#  Getting Started  > Member of The Month >  April Member of the Month

## Kris

This MotM has joined us in us in 2012. He works Nights in the RW likes the word Baboozled. He used to be a staff member and likes the game Portal! and the color blue (Why not orange too?! Doesn't make any sense *sadness* )

While he does love watching Netflix and the holiday of thanksgiving he will not own a cat or go skydive. He has few writing threads such as the Napkin Poetry and Daydreams of an Insommiac. 

Our member also took part in few RPs such as Olinkai Serenity, Teen Titans and Soul Eater

We would like to dedicate the month of April in his honor, so please welcome our new MoTM, DistortedReality

----------


## .Karma.

# # #

> **SHORT EXERCISE A**
List every RP that the member-of-the-month post says this member took part in.
> **SHORT EXERCISE B**
Please retype the member-of-the-month post, everything from "This MotM has" down to "of an Insommiac.".
> **SHORT EXERCISE C**
Continue the member-of-the-month post from where it stops.
The records are separate material and have no connection to the member-of-the-month post.

> **DATA LISTING**
# # #

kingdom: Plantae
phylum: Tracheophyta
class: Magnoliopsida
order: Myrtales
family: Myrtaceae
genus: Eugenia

# # #

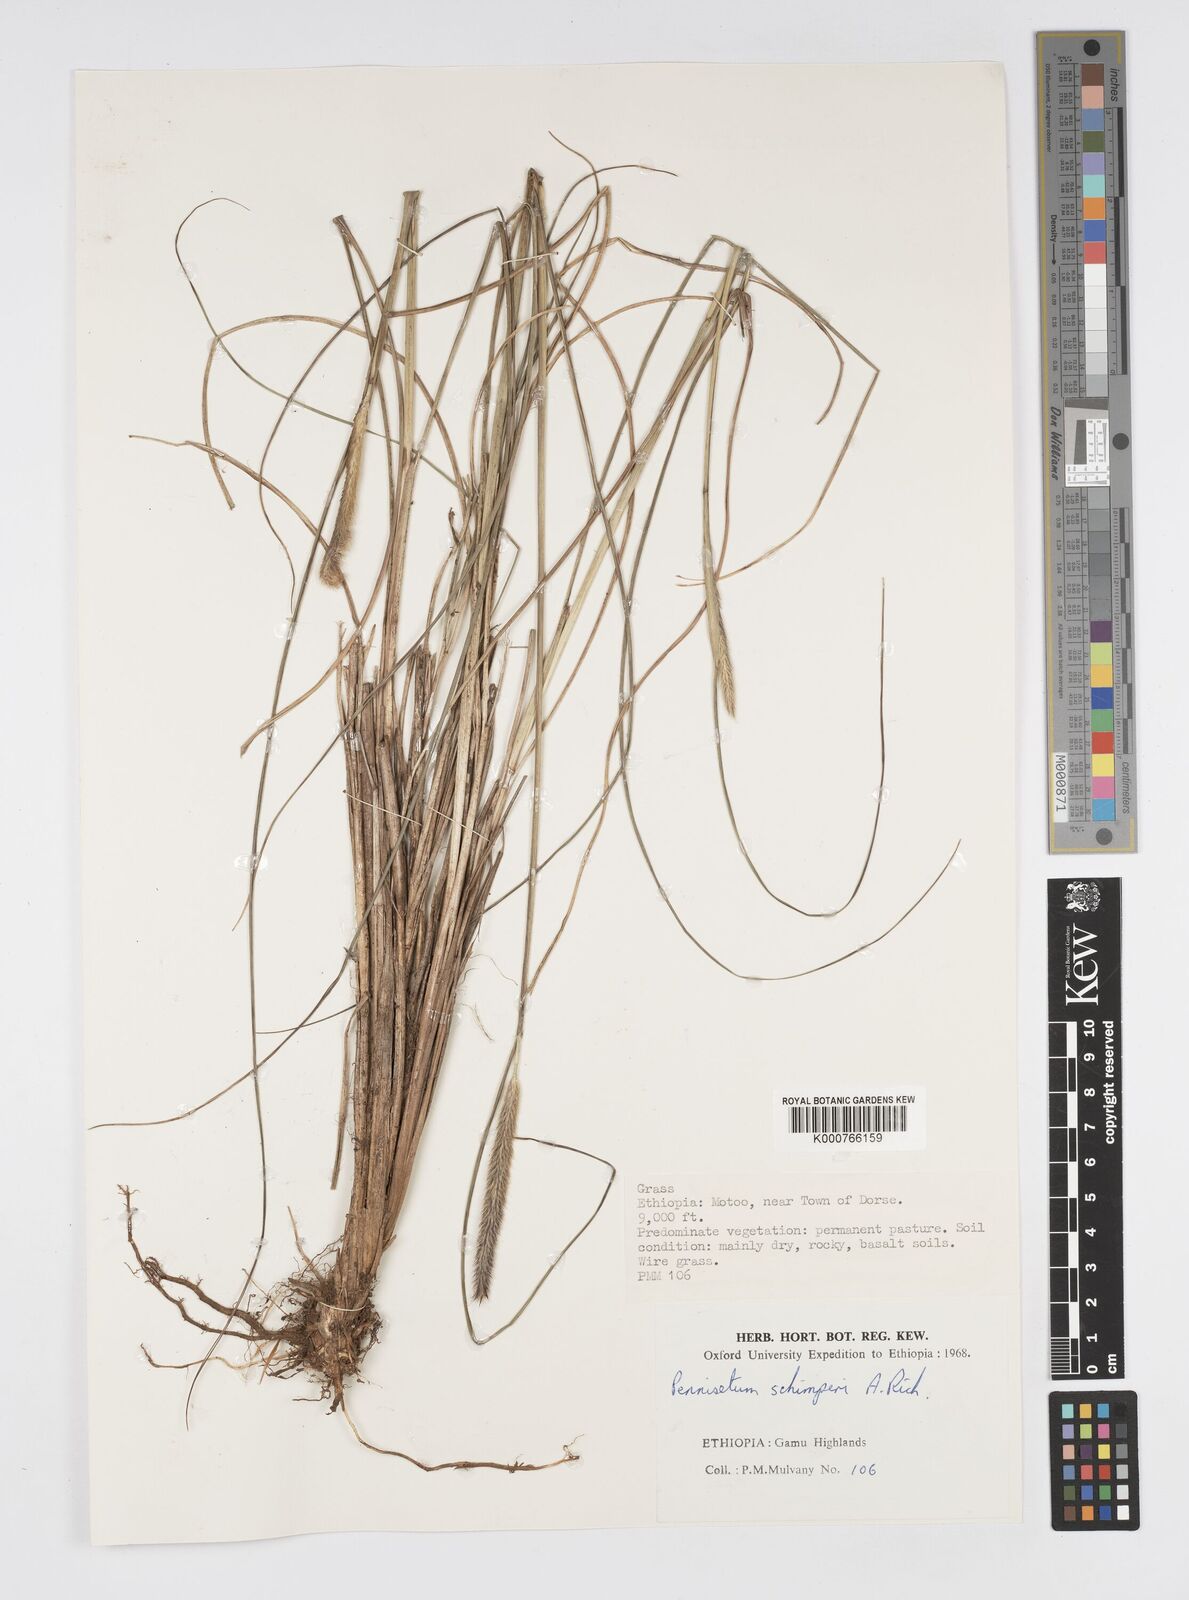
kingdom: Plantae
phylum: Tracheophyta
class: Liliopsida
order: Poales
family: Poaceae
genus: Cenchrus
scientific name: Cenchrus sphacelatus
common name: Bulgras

# # #

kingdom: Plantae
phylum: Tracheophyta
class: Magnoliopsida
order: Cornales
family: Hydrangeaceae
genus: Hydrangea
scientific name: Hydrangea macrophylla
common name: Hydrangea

# # #

> **RESPONSE A**
Olinkai Serenity, Teen Titans, Soul Eater

> **RESPONSE B**
This MotM has joined us in us in 2012. He works Nights in the RW likes the word Baboozled. He used to be a staff member and likes the game Portal! and the color blue (Why not orange too?! Doesn't make any sense *sadness* )

While he does love watching Netflix and the holiday of thanksgiving he will not own a cat or go skydive. He has few writing threads such as the Napkin Poetry and Daydreams of an Insommiac.

> **RESPONSE C**
Congrats, DR!!! <3

----------


## bluemoon

Congratulations 
DistortedReality!  Enjoy your month of fame!

----------


## DistortedReality

Well jeeze guys  :;-;:  thanks a bunch. I log to check up on RPApril and this suprise made my night. <3

----------


## Kicks

HAPPY BIRTHDAY TWINNY
oh er
CONGRATULATIONS SSSSSSSSS!!!!!

----------


## Storm

Awesomeness and Congratulations again!!!!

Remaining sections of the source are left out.